As I’ve continued with my research on the future faces of procurement, a consistent theme that has come up again and again is the need for increased interaction between the legal and procurement groups in organizations. Today, this interaction is often poorly handled, with clumsy templates being exchanged between the two groups, and in some cases, contracts not being used at all to cover major deals with suppliers, exposing the organization to the potential for major risk should issues come up in the supply chain. A typical example we found was at a large financial services institution:
The difficulty we had was that we had trouble attracting lawyers into a non-legal function (procurement). We had a procurement team, a contracts team, and legal people – and it wasn’t very efficient. And the lawyers weren’t interested in becoming procurement people. So we began to work with the deputy general counsel, and said we have a problem. Legal has given us 9 templates to use, a list of rules, and told us to go ahead. But the templates were continually being rejected by suppliers, and at one point we had 75% of deals on supplier paper! This created more risk for the bank.
This “clunkiness” in exchanging templates is a common issue, that comes up a lot in the oil and gas industry also. A typical legal clause that comes up is “Most Favored Customer” – which essentially dictates that the supplier must treat the contracted customer as their “best customer” (whatever that means) and give them preference in terms of allocation, attention in the case of problems that arise, etc. However, the very fact that the customer is forcing the supplier to sign such a contract, is in fact, probably rendering them as their “Least Favored Customer!” Not to mention the extra cost the supplier will factor into the deal during negotiations by leveraging what is essentially a non-enforceable requirement!
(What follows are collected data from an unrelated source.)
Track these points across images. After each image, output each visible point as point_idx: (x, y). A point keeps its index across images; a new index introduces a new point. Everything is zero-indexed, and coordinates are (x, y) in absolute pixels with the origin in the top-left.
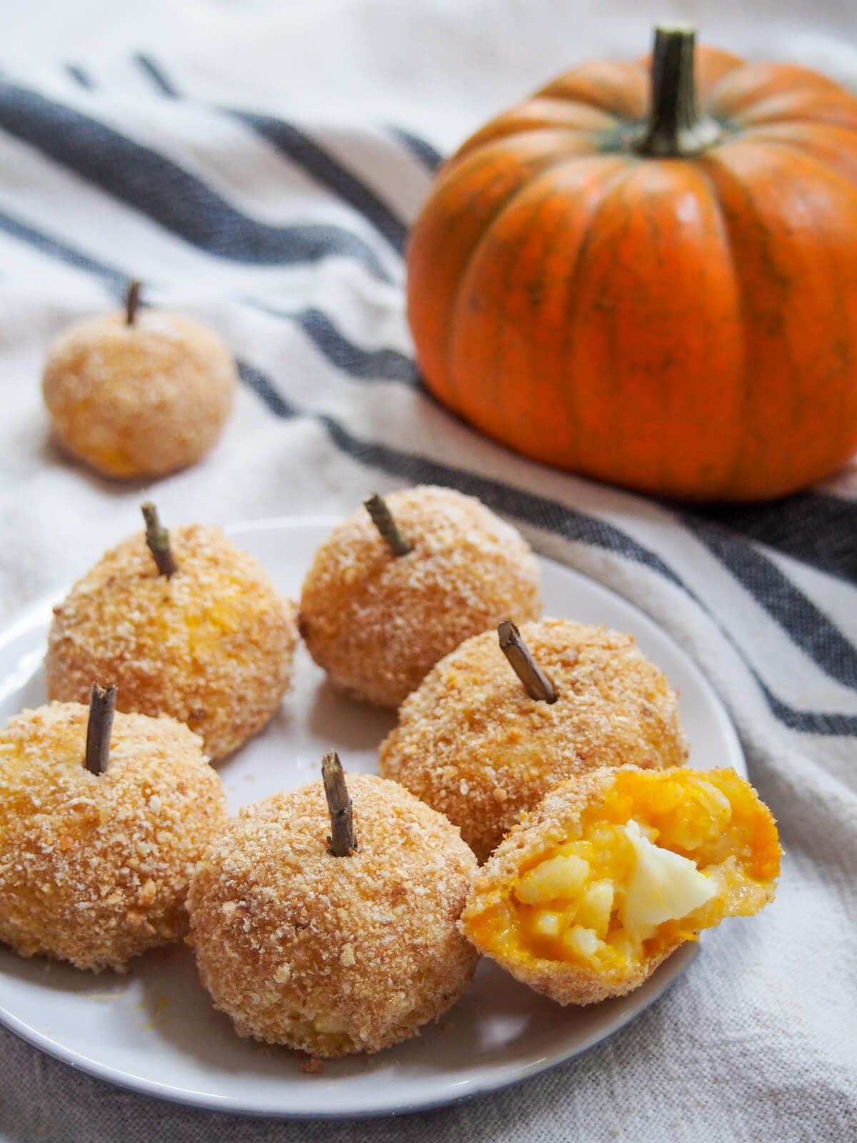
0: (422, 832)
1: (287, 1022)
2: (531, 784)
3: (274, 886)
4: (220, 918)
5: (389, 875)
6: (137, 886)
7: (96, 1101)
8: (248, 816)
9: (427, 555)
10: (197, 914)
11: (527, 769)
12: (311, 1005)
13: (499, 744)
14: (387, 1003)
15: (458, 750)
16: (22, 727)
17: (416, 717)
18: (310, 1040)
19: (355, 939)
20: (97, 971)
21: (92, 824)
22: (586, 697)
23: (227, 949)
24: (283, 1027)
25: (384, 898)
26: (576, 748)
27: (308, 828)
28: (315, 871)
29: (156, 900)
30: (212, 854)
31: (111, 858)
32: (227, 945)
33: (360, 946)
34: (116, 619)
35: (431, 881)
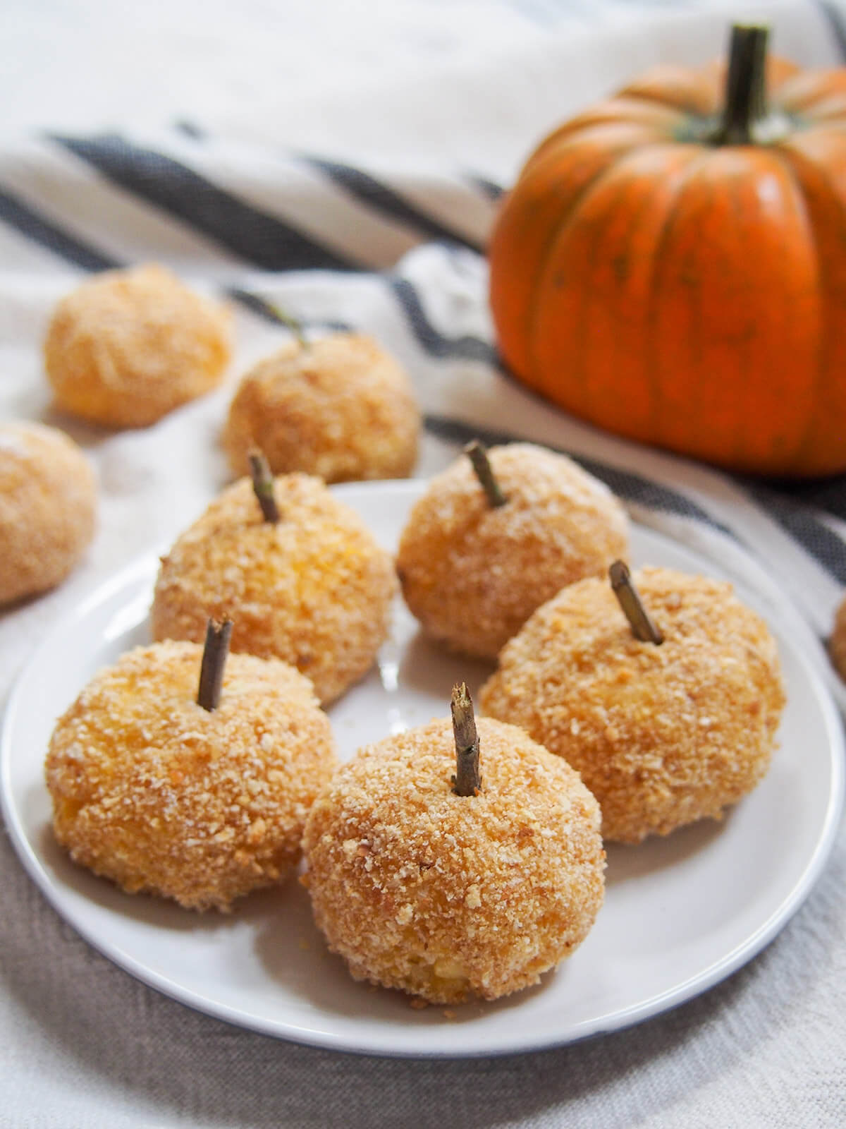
0: (546, 774)
1: (406, 965)
2: (643, 724)
3: (398, 824)
4: (339, 856)
5: (516, 815)
6: (247, 825)
7: (201, 1040)
8: (367, 755)
9: (524, 506)
10: (314, 853)
11: (639, 709)
12: (433, 949)
13: (609, 685)
14: (511, 948)
15: (567, 691)
16: (135, 663)
17: (519, 660)
18: (429, 985)
19: (482, 880)
20: (201, 910)
21: (204, 759)
22: (692, 640)
23: (348, 888)
24: (402, 970)
25: (511, 839)
26: (686, 689)
27: (431, 767)
28: (440, 810)
29: (265, 839)
30: (331, 792)
31: (222, 794)
32: (347, 884)
33: (486, 888)
34: (224, 565)
35: (557, 823)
In my supply chain relationships class, we spend a lot of time discussing the pros and cons of contracting practices. One of the key elements we emphasize is what Tim Cummins from IACCM calls “relational contracting”. The idea behind this is that organizations need to use contracts as a mechanism for managing risk in the relationship, and to explore “what is possible?”, “what will we measure and review?”, “how often will we review these measures and identify gaps?” and “how will we communicate and resolve gaps once they are identified?” Because rest assured, issues will most certainly come up during the life of a contract!
Companies have developed some innovative ways to manage legal contracts. Some of these are noted below:
We are moving to becoming a triage service for legal. When the deal comes in, we give suppliers the contract document as a starting point, as well as risk triggers that we see associated with the deal. Procurement will always defer to the easiest clause, however – so we have to ensure that we know when to trigger a referral to legal, and establish the landscape early in the deal discussion. (Financial Services)
In every country we enter, we are asked to source locally in return for access to their natural resource. It is a fair return. But we have evolved to building out a more streamlined contracting process for global sourcing. We have an internal legal team that develops the templates, but they are not embedded in the groups and not with us in a negotiation. However, we are able to provide the supplier’s feedback on the contract to them and elicit their input. To further streamline this, we have developed alternative wording options for the different clauses that are pre-approved. We also have legal experts (who are not legal people) who can understand when and how to use this wording and are involved on the negotiation teams. They are also able to go back to legal and get direct access if there are questions. (Energy)
We are likely to see a much stronger marriage between legal and procurement in the future. In the NC State Poole College of Management MBA, we have defined a new JD/Supply Chain Management MBA joint degree, and I have several of these students in my MBA relationships class this semester. The program of study is flexible and individualized to provide each student with the best feasible combination of these two disciplines. We are already seeing a big demand for individuals with this competency, as several large oil and gas as well as financial services companies have expressed interest in these graduates. They are poised to be the new face of procurement in the near future!